**** Material provided
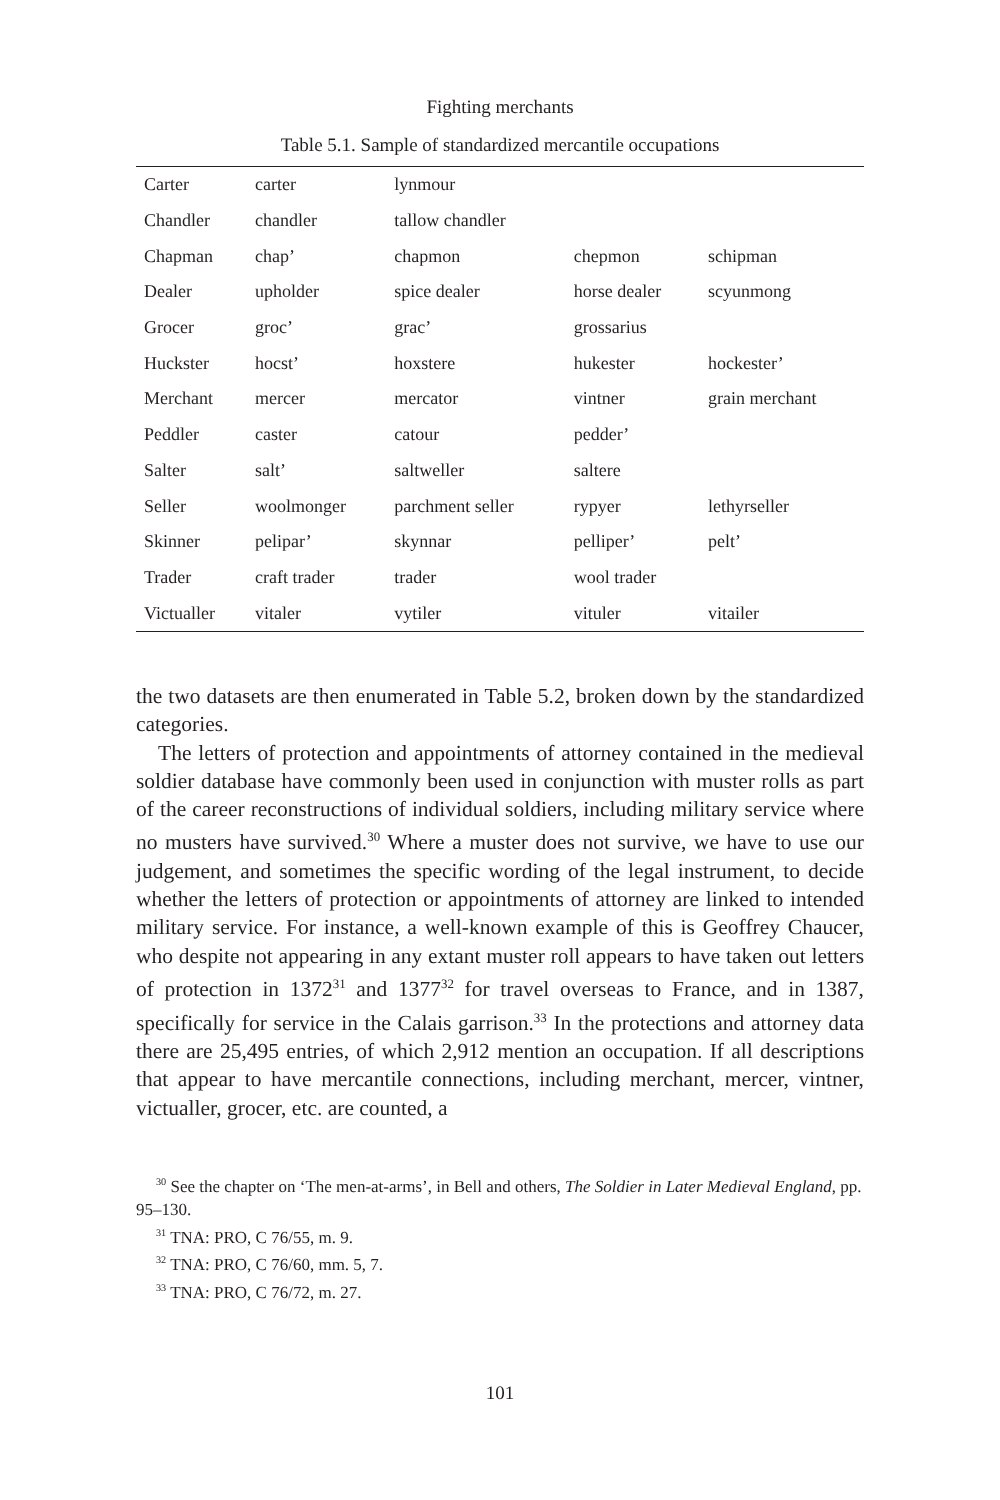Fighting merchants
Table 5.1. Sample of standardized mercantile occupations
| Carter | carter | lynmour | | |
| Chandler | chandler | tallow chandler | | |
| Chapman | chap’ | chapmon | chepmon | schipman |
| Dealer | upholder | spice dealer | horse dealer | scyunmong |
| Grocer | groc’ | grac’ | grossarius | |
| Huckster | hocst’ | hoxstere | hukester | hockester’ |
| Merchant | mercer | mercator | vintner | grain merchant |
| Peddler | caster | catour | pedder’ | |
| Salter | salt’ | saltweller | saltere | |
| Seller | woolmonger | parchment seller | rypyer | lethyrseller |
| Skinner | pelipar’ | skynnar | pelliper’ | pelt’ |
| Trader | craft trader | trader | wool trader | |
| Victualler | vitaler | vytiler | vituler | vitailer |
the two datasets are then enumerated in Table 5.2, broken down by the standardized categories.
The letters of protection and appointments of attorney contained in the medieval soldier database have commonly been used in conjunction with muster rolls as part of the career reconstructions of individual soldiers, including military service where no musters have survived.<sup>30</sup> Where a muster does not survive, we have to use our judgement, and sometimes the specific wording of the legal instrument, to decide whether the letters of protection or appointments of attorney are linked to intended military service. For instance, a well-known example of this is Geoffrey Chaucer, who despite not appearing in any extant muster roll appears to have taken out letters of protection in 1372<sup>31</sup> and 1377<sup>32</sup> for travel overseas to France, and in 1387, specifically for service in the Calais garrison.<sup>33</sup> In the protections and attorney data there are 25,495 entries, of which 2,912 mention an occupation. If all descriptions that appear to have mercantile connections, including merchant, mercer, vintner, victualler, grocer, etc. are counted, a
<sup>30</sup> See the chapter on ‘The men-at-arms’, in Bell and others, The Soldier in Later Medieval England, pp. 95–130.
<sup>31</sup> TNA: PRO, C 76/55, m. 9.
<sup>32</sup> TNA: PRO, C 76/60, mm. 5, 7.
<sup>33</sup> TNA: PRO, C 76/72, m. 27.
101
********
| What is being asked |
The whole of the data above needs retyping exactly, with pictures omitted.

| Finished exercise |
Fighting merchants
Table 5.1. Sample of standardized mercantile occupations
| Carter | carter | lynmour | | |
| Chandler | chandler | tallow chandler | | |
| Chapman | chap’ | chapmon | chepmon | schipman |
| Dealer | upholder | spice dealer | horse dealer | scyunmong |
| Grocer | groc’ | grac’ | grossarius | |
| Huckster | hocst’ | hoxstere | hukester | hockester’ |
| Merchant | mercer | mercator | vintner | grain merchant |
| Peddler | caster | catour | pedder’ | |
| Salter | salt’ | saltweller | saltere | |
| Seller | woolmonger | parchment seller | rypyer | lethyrseller |
| Skinner | pelipar’ | skynnar | pelliper’ | pelt’ |
| Trader | craft trader | trader | wool trader | |
| Victualler | vitaler | vytiler | vituler | vitailer |
the two datasets are then enumerated in Table 5.2, broken down by the standardized categories.
The letters of protection and appointments of attorney contained in the medieval soldier database have commonly been used in conjunction with muster rolls as part of the career reconstructions of individual soldiers, including military service where no musters have survived.<sup>30</sup> Where a muster does not survive, we have to use our judgement, and sometimes the specific wording of the legal instrument, to decide whether the letters of protection or appointments of attorney are linked to intended military service. For instance, a well-known example of this is Geoffrey Chaucer, who despite not appearing in any extant muster roll appears to have taken out letters of protection in 1372<sup>31</sup> and 1377<sup>32</sup> for travel overseas to France, and in 1387, specifically for service in the Calais garrison.<sup>33</sup> In the protections and attorney data there are 25,495 entries, of which 2,912 mention an occupation. If all descriptions that appear to have mercantile connections, including merchant, mercer, vintner, victualler, grocer, etc. are counted, a
<sup>30</sup> See the chapter on ‘The men-at-arms’, in Bell and others, The Soldier in Later Medieval England, pp. 95–130.
<sup>31</sup> TNA: PRO, C 76/55, m. 9.
<sup>32</sup> TNA: PRO, C 76/60, mm. 5, 7.
<sup>33</sup> TNA: PRO, C 76/72, m. 27.
101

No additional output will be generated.